Thanks to the massive success of Jaws in 1975, novelist Peter Benchley became a hot commodity, and his second book, The Deep, was made into a movie two years later, with Benchley co-writing the screenplay. The Deep features Benchley trying to branch out from shark attacks into other sorts of undersea thrills, but he's better at creating an implacable, nonverbal menace than he is at putting together an exciting story about human beings. It probably doesn't help that The Deep's journeyman director Peter Yates is no Steven Spielberg. Still, there's some decent stuff in The Deep, primarily in the impressive underwater cinematography, and it features a very attractive Jacqueline Bisset in an essentially see-through wet T-shirt for the first 10 minutes of the movie, which was credited with much of the movie's box office success.
There's very little shark action going on here, though -- far less than I expected when I picked it for this project. Other than a few brief glimpses, the entire shark-related portion of the movie is limited to one scene. Bisset and Nick Nolte play a pair of tourists in Bermuda who stumble on the wreckage of a sunken World War II ship while diving. Amid the more recent debris are artifacts from an 18th-century Spanish royal cargo shipment, and the two amateurs hit up a local history and salvage expert (Robert Shaw, another Jaws connection) to learn about what they've discovered. Unfortunately for them, the WWII ship is full of thousands of vials of morphine that an unscrupulous soldier (Eli Wallach) was smuggling at the time, and a local drug lord (Louis Gossett Jr.) is eager to get his hands on them.
The drug lord tries to sabotage our heroes' efforts to get to the treasure, which is where the sharks come in: At one point his henchmen whip a bunch of sharks into a frenzy by chumming the water above where the divers are working, and there's a sort of swarm of sharks that's menacing at first but doesn't really amount to anything.
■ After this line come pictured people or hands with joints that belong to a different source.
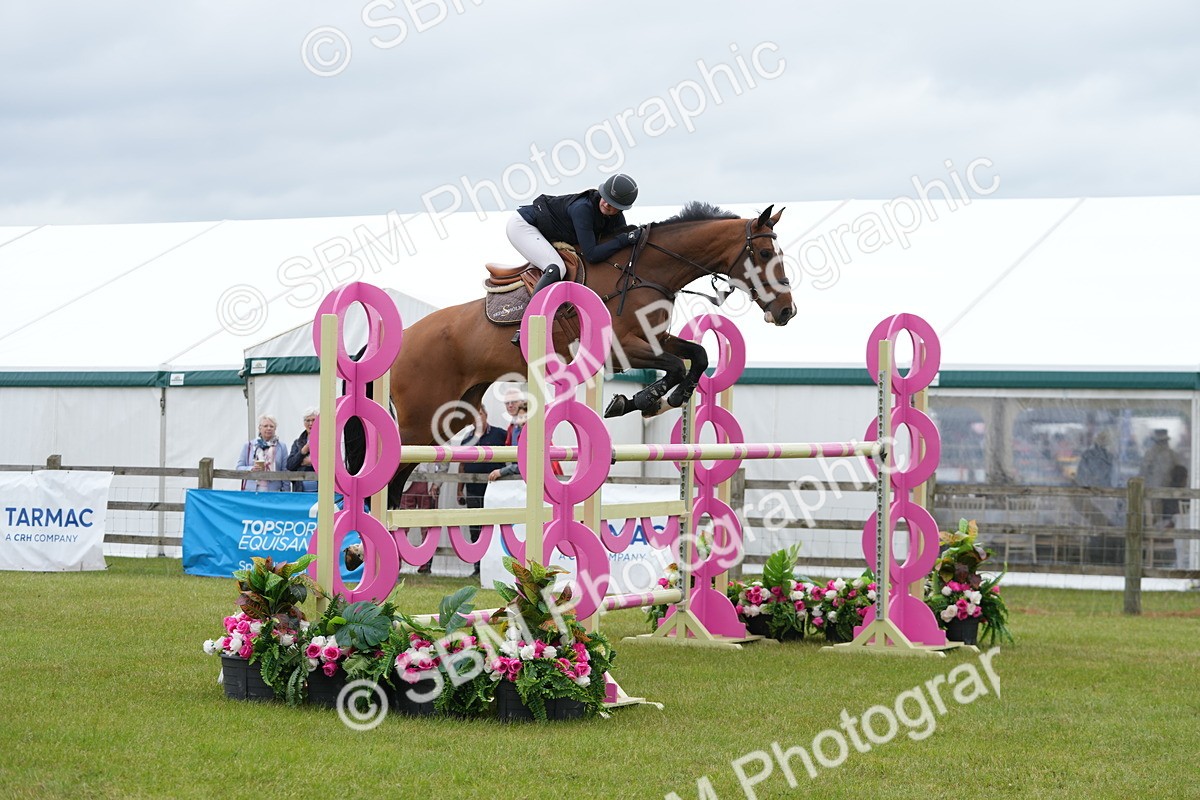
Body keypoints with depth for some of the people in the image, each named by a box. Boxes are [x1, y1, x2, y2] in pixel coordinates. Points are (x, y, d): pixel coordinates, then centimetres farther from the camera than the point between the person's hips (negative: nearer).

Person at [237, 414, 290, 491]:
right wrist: (251, 469, -11)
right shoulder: (248, 445, 11)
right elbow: (239, 467, 9)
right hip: (251, 491, 0)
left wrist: (286, 493, 1)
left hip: (274, 491, 0)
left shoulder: (281, 447, 9)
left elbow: (285, 473, 8)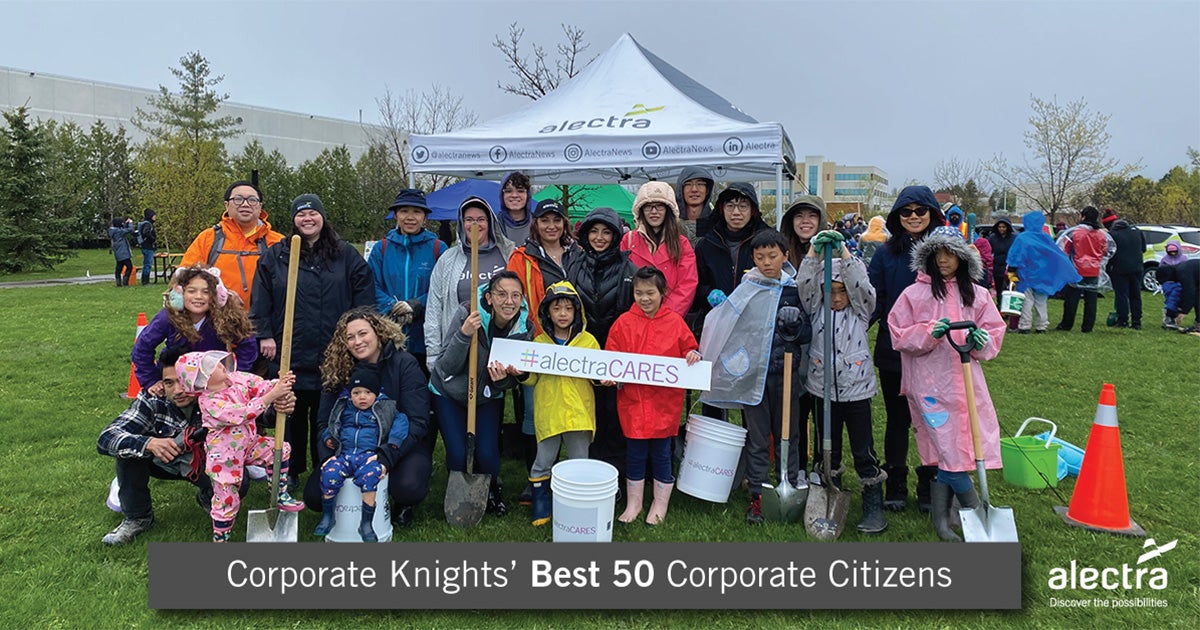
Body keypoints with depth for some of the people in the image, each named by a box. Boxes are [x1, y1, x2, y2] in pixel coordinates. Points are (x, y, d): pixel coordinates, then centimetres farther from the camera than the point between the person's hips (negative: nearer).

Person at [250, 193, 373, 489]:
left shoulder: (346, 255, 5)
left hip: (334, 354, 0)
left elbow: (364, 296, 4)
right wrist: (265, 335, -1)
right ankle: (290, 471, 23)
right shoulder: (275, 256, 6)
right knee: (291, 413, 10)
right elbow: (260, 299, 5)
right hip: (288, 353, 1)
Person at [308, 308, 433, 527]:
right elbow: (325, 423, 0)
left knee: (408, 487, -34)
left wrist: (385, 457, -30)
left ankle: (404, 506, 4)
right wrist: (331, 459, -19)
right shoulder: (337, 369, -1)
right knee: (314, 495, -15)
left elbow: (416, 422, -17)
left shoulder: (404, 364, -12)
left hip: (403, 444, -3)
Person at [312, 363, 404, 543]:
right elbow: (333, 426, 32)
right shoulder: (344, 409, 20)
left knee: (370, 475, -35)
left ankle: (366, 524, -23)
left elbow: (401, 421, 3)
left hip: (369, 455, -3)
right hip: (344, 454, 3)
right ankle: (327, 517, -6)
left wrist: (394, 440, -10)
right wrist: (328, 437, 12)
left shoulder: (384, 408, 10)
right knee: (329, 472, -27)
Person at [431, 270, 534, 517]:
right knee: (458, 455, -14)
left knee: (488, 455, -13)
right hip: (449, 393, -2)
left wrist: (504, 378, -30)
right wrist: (464, 334, -41)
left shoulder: (525, 328, -15)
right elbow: (447, 367, -24)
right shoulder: (467, 314, -26)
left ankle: (492, 491, 23)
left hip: (488, 396, 2)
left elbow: (512, 382, -5)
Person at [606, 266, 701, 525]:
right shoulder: (623, 323, 0)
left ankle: (660, 506, 26)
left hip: (665, 403, -1)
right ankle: (633, 503, 28)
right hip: (632, 400, 1)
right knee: (635, 453, 11)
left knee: (661, 453, 10)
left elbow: (689, 351, 8)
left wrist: (694, 356, -14)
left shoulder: (675, 322, -1)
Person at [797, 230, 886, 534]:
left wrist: (843, 252, -23)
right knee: (828, 451, 13)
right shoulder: (816, 309, 5)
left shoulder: (860, 310, 1)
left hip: (856, 388, -2)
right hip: (823, 389, 2)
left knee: (864, 451, 2)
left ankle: (874, 508, 11)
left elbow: (861, 284, -16)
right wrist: (814, 251, -21)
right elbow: (804, 283, -10)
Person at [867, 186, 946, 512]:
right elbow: (874, 300, -1)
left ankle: (930, 486, 25)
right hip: (894, 349, 1)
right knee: (897, 419, 11)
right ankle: (895, 485, 24)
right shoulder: (886, 253, 2)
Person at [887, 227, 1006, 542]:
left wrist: (980, 340, -9)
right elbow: (899, 335, -1)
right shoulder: (915, 293, 2)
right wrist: (930, 332, -16)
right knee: (950, 449, -9)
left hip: (966, 379, 3)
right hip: (930, 381, -3)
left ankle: (941, 522, 14)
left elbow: (995, 330, 12)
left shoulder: (975, 294, 12)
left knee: (945, 454, 3)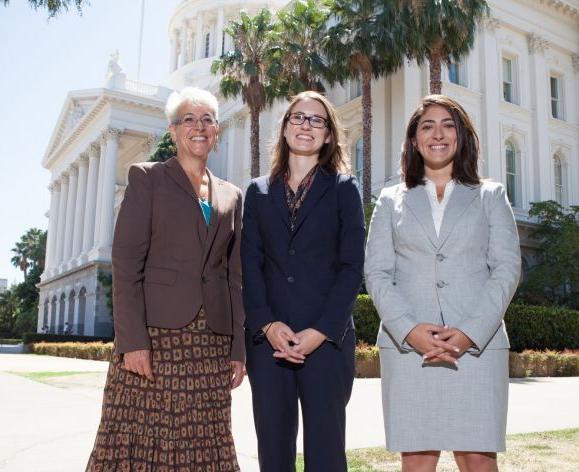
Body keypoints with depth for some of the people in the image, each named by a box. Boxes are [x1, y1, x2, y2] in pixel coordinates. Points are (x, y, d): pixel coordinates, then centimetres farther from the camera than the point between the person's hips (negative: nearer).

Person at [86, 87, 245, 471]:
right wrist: (133, 340, -14)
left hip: (212, 344, 4)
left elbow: (234, 276, 14)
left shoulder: (231, 195, 17)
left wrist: (238, 348, 7)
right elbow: (126, 262, -5)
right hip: (155, 336, -3)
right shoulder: (147, 178, 5)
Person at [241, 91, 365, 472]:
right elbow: (250, 265, 6)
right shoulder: (258, 191, 14)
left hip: (327, 338, -2)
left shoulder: (343, 188, 7)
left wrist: (320, 332, -11)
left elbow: (352, 266, -1)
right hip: (268, 339, 2)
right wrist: (268, 325, -9)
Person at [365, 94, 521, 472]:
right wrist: (409, 329, -11)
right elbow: (377, 273, 6)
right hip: (406, 345, 0)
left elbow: (507, 268, 4)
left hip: (478, 344, 0)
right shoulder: (392, 201, 15)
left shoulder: (491, 196, 15)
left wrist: (470, 333, -9)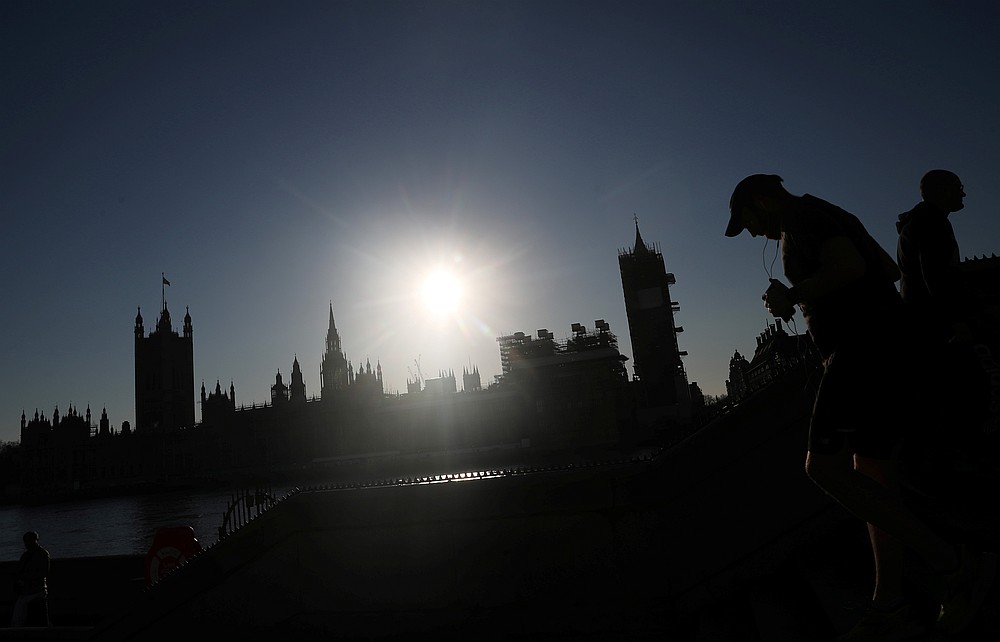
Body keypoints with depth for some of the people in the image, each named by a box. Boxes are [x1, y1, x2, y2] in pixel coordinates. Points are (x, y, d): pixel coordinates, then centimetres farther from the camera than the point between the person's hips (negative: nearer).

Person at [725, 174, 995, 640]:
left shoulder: (802, 215, -5)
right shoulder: (832, 217, 25)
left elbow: (849, 267, -21)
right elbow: (889, 270, 30)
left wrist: (793, 296, -9)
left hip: (863, 348, -11)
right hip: (894, 350, 11)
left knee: (824, 466, -15)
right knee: (873, 471, 8)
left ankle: (945, 562, -10)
Far more impressive is the giant moray eel that attacks from out of nowhere and, in the climactic battle, literally bites the drug dealer's head off. There's not much excitement elsewhere in the dull story, which plods along through a rote investigation into the origins of the treasure. The dive sequences, including the wordless eight-minute opening, are impressive, although more for the way they look than for any success at creating suspense. Benchley's career as a Hollywood hitmaker fizzled after The Deep (although he continued writing moderately successful books), and it's not hard to see why.